HEPATITIS A VIRUS: GROWTH CHARACTERISTICS, PURIFICATION, AND CAPSID GENE ORDER (PEPTIDES, IMMUNOREACTIVITIES, POLYPEPTIDES).

Abstract

A human isolate of hepatitis A virus (HAV) strain HAS-15 was adapted to rapid growth FRhK-4 cells and a one-step growth curve was determined. Detectable virion production was absent for approximately 20 h post-infection (p.i.) and was followed by a 4-day logarithmic phase of virus production. A maximum intracellular virus titer of 10⁹ radioimmunofocus-forming units (RFU) per milliliter was achieved and remained essentially constant for a period of up to 14 days p.i. An adsorption study with HAV HAS-15 using FRhK-4 cells demonstrated greater than 99.9% of infectious virus adsorbed at 25 C in less than 20 min. Milligram amounts of purified HAV HAS-15 were obtained from persistently-infected RFhK-4 cells. The HAV polypeptides were separated by sodium dodecyl sulfate - polyacrylamide gel electrophoresis and transferred to nitocellulose for detection by an enzyme-linked immunotransfer blot (EITB) procedure. HAV nucleotide-derived amino acid sequence was subjected to computer analysis to identify potential immunogenic regions within the HAV capsid polypeptides. Synthetic peptides corresponding to selected regions of each of the larger putative capsid polypeptides were coupled to keyhole limpet hemocyanin and used to immunize rabbits. EITB reactivities of HAV specific anti-peptide sera have allowed the identification of the gene order for the larger HAV P1 gene products and the determination of the following molecular weights: HAV VP2 or 1B (MW 27,000), HAV VP3 or 1C (MW 29,000), and HAV VP1 or 1D (MW 33,000). The disposition of the HAV capsid polypeptides with respect to the virion external surface was evaluated by EITB reactivity of HAV polypeptides with specific antisera.
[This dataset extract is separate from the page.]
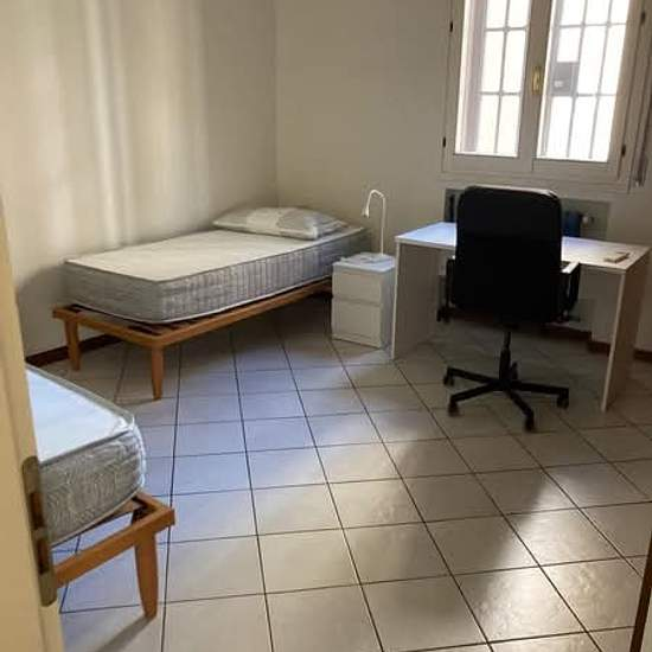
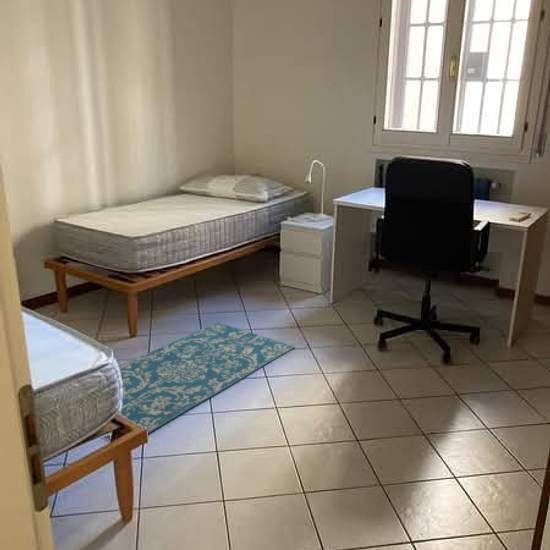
+ rug [106,321,296,438]
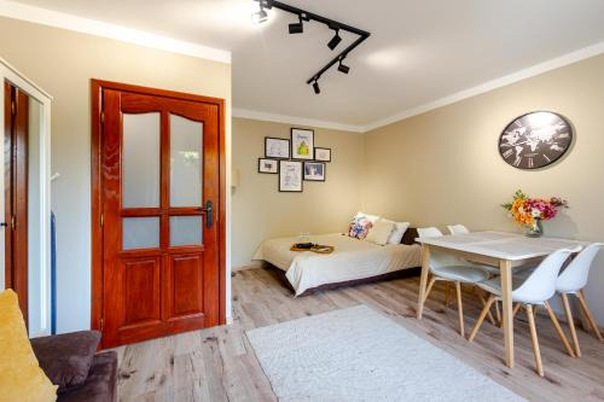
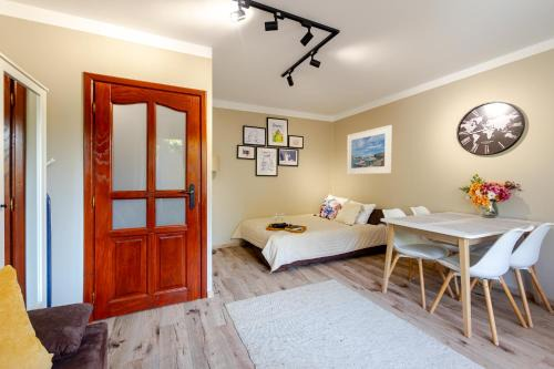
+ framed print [346,124,392,175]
Hyperimmune rabbit anti-157S HAV and human IgM reacted with VP1, VP2, and VP3, while IgG reacted predominantly with VP1 and VP2. Further evaluation of the HAV virion structure was attempted by examining the relative accessibility of the virion polypeptides to various labeling reagents. Reaction of intact virions with Iodogen resulted in the predominant labeling of VP1 while labeling of VP2 and 3 was barely detectable. Selective labeling of VP1 under controlled conditions, combined with the anti-HAV IgG immunologic reactivity against VP1 and VP2, suggests that these two capsid components are more exposed on the virion surface and may play an important role in the generation of neutralizing antibodies.